RECORDS SUPPLIED ▸

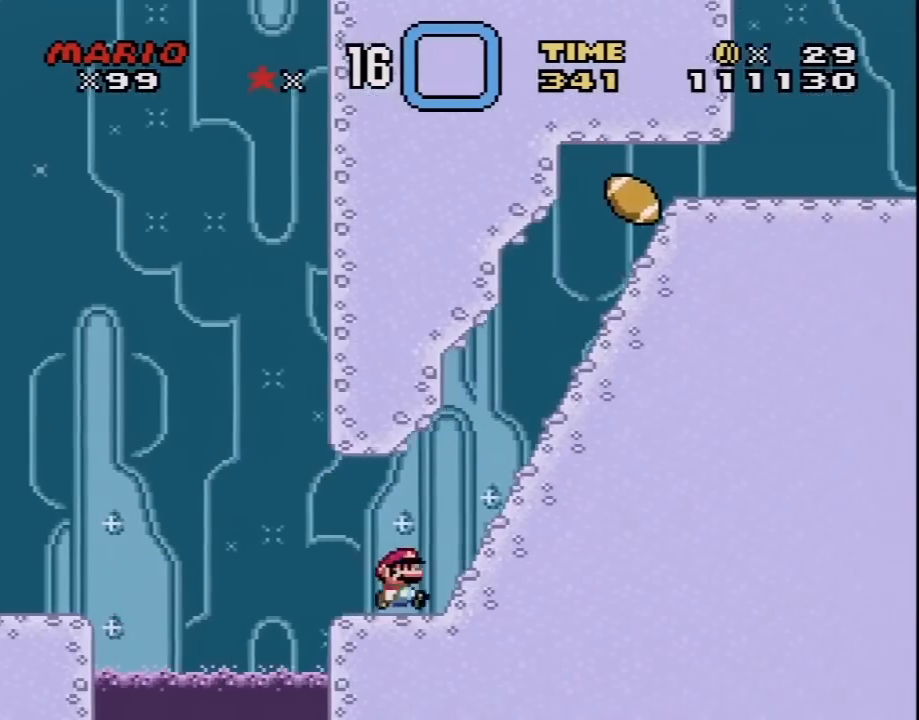
{"buttons": ["Y", "DPAD_DOWN", "DPAD_RIGHT"], "events": [[17, "B", "down"], [483, "B", "up"], [483, "DPAD_DOWN", "down"]]}
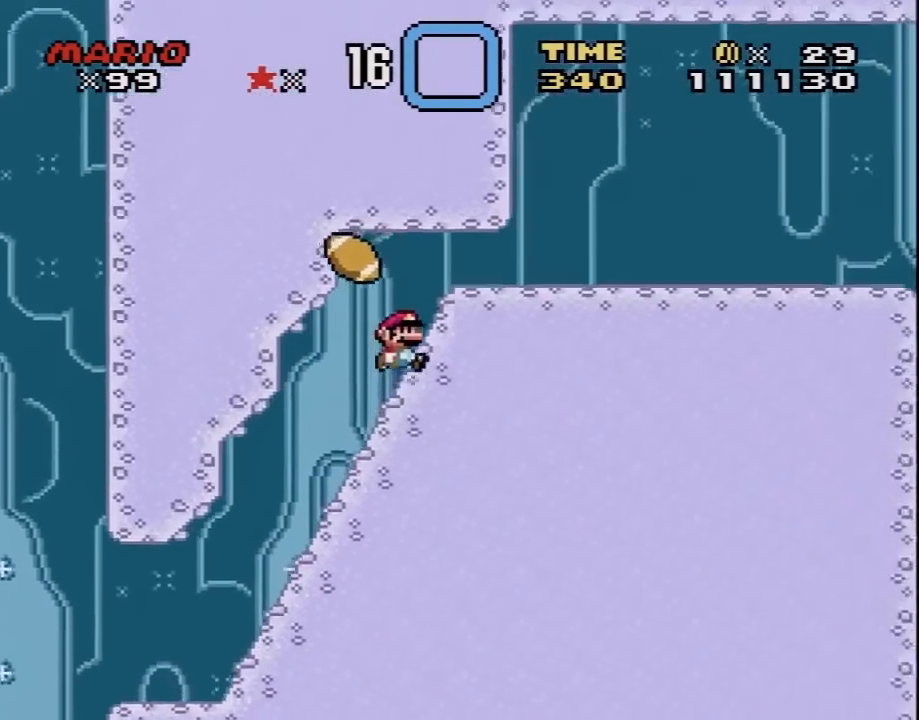
{"buttons": ["Y"], "events": [[17, "DPAD_RIGHT", "up"], [500, "DPAD_DOWN", "up"]]}
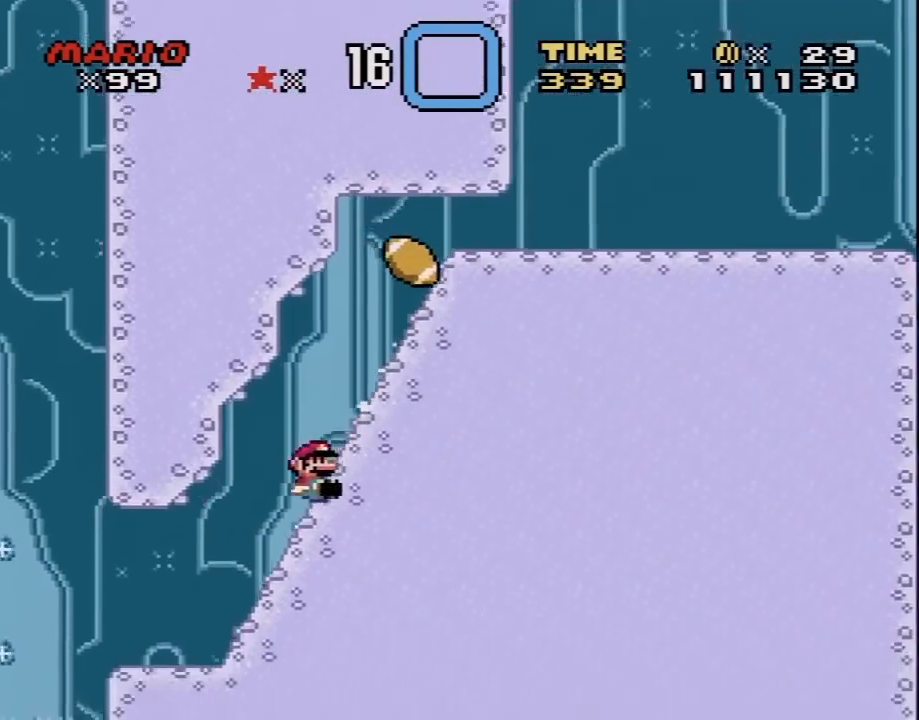
{"buttons": ["B", "Y", "DPAD_UP", "DPAD_LEFT"], "events": [[100, "DPAD_RIGHT", "down"], [200, "DPAD_RIGHT", "up"], [217, "DPAD_LEFT", "down"], [267, "DPAD_UP", "down"], [450, "B", "down"]]}
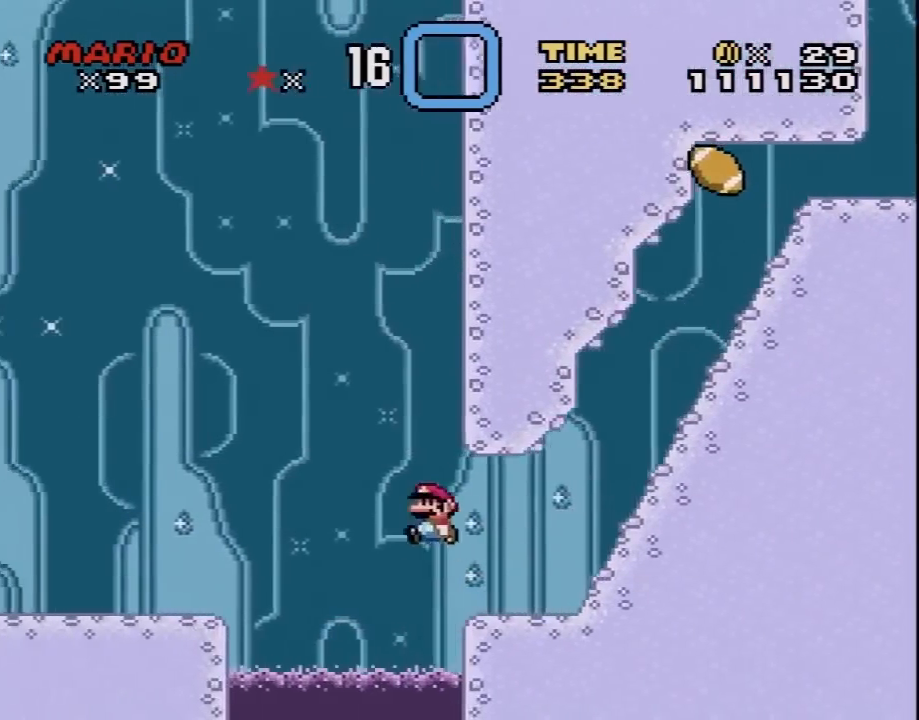
{"buttons": ["Y", "DPAD_LEFT"], "events": [[200, "DPAD_UP", "up"], [283, "B", "up"]]}
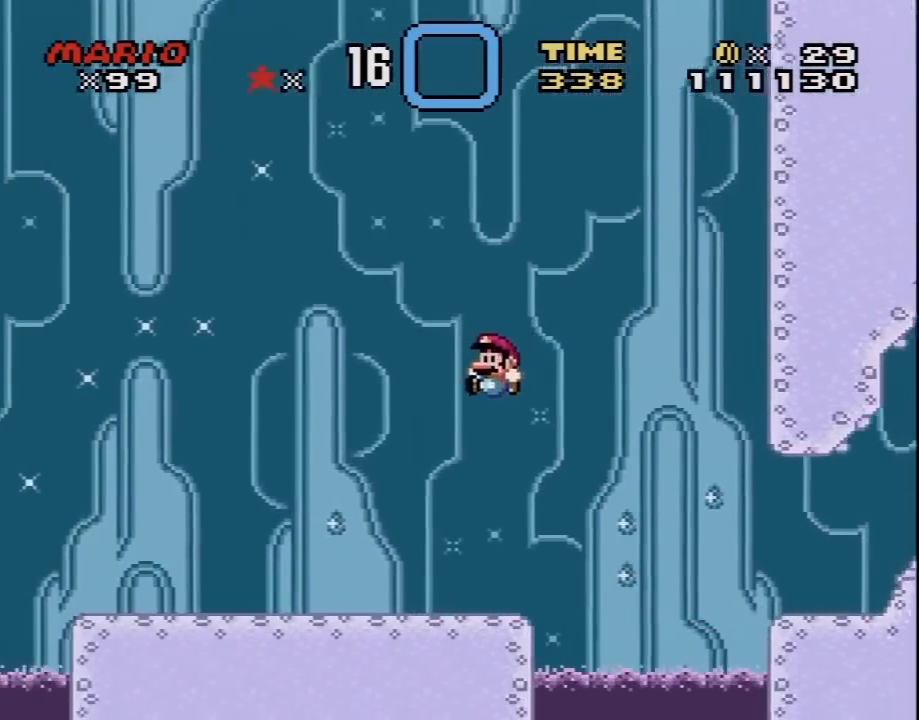
{"buttons": ["Y", "DPAD_LEFT"], "events": []}
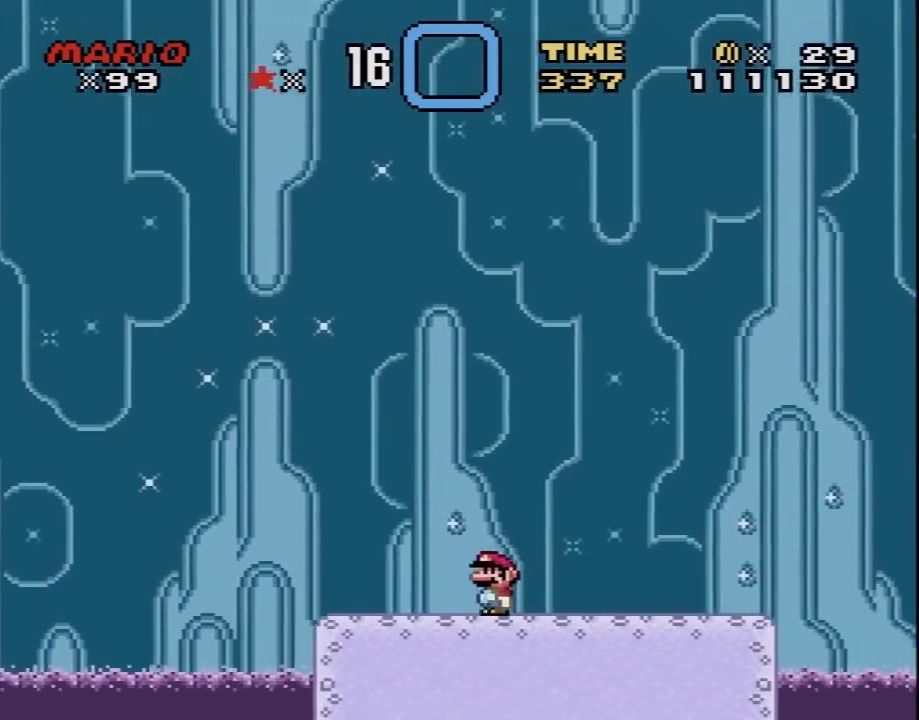
{"buttons": ["B", "Y", "DPAD_RIGHT"], "events": [[200, "B", "down"], [283, "DPAD_LEFT", "up"], [383, "DPAD_RIGHT", "down"]]}
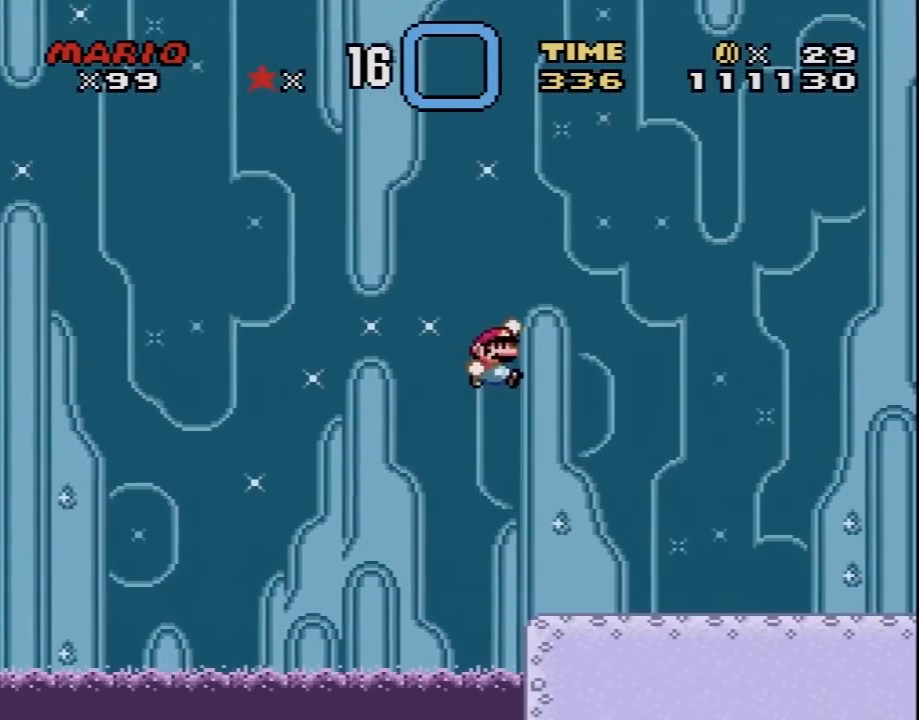
{"buttons": ["X", "DPAD_RIGHT"], "events": [[167, "B", "up"], [167, "X", "down"], [200, "Y", "up"]]}
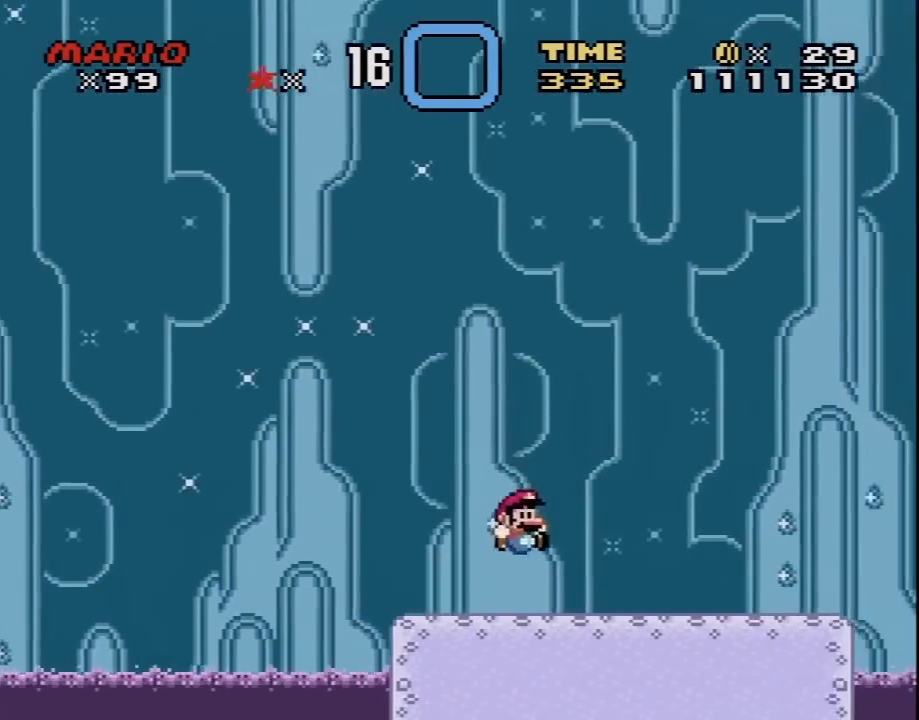
{"buttons": ["A", "X", "DPAD_RIGHT"], "events": [[467, "A", "down"]]}
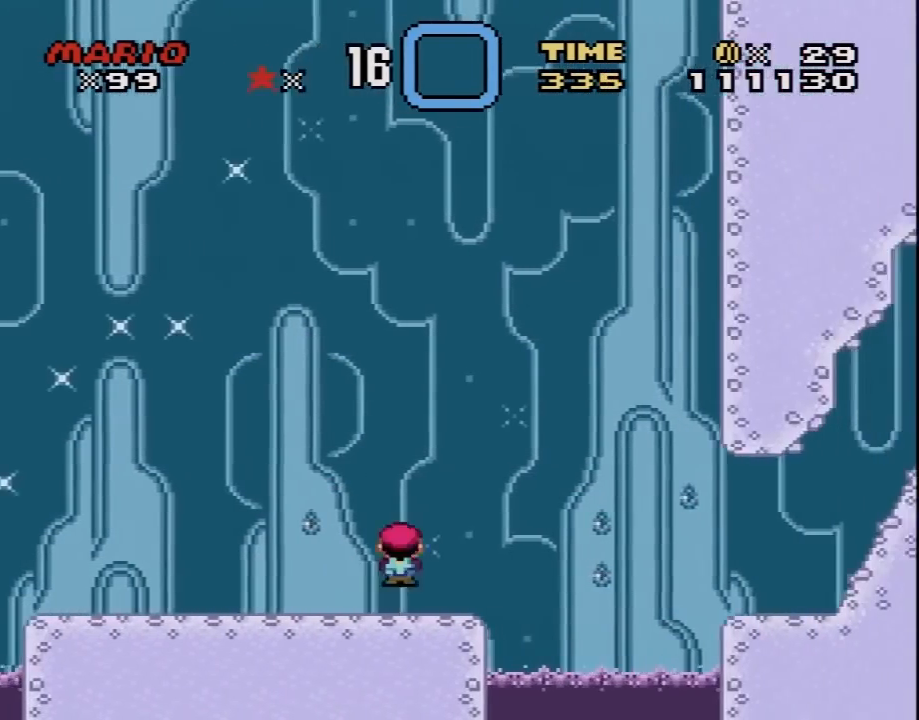
{"buttons": ["Y", "DPAD_RIGHT"], "events": [[333, "A", "up"], [367, "X", "up"], [367, "Y", "down"]]}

PROBLEM TO SOLVE ▸ Set down the entries above word for word, but drop any image.

ANSWER BELOW ▸
{"buttons": ["Y", "DPAD_DOWN", "DPAD_RIGHT"], "events": [[17, "B", "down"], [483, "B", "up"], [483, "DPAD_DOWN", "down"]]}
{"buttons": ["Y"], "events": [[17, "DPAD_RIGHT", "up"], [500, "DPAD_DOWN", "up"]]}
{"buttons": ["B", "Y", "DPAD_UP", "DPAD_LEFT"], "events": [[100, "DPAD_RIGHT", "down"], [200, "DPAD_RIGHT", "up"], [217, "DPAD_LEFT", "down"], [267, "DPAD_UP", "down"], [450, "B", "down"]]}
{"buttons": ["Y", "DPAD_LEFT"], "events": [[200, "DPAD_UP", "up"], [283, "B", "up"]]}
{"buttons": ["Y", "DPAD_LEFT"], "events": []}
{"buttons": ["B", "Y", "DPAD_RIGHT"], "events": [[200, "B", "down"], [283, "DPAD_LEFT", "up"], [383, "DPAD_RIGHT", "down"]]}
{"buttons": ["X", "DPAD_RIGHT"], "events": [[167, "B", "up"], [167, "X", "down"], [200, "Y", "up"]]}
{"buttons": ["A", "X", "DPAD_RIGHT"], "events": [[467, "A", "down"]]}
{"buttons": ["Y", "DPAD_RIGHT"], "events": [[333, "A", "up"], [367, "X", "up"], [367, "Y", "down"]]}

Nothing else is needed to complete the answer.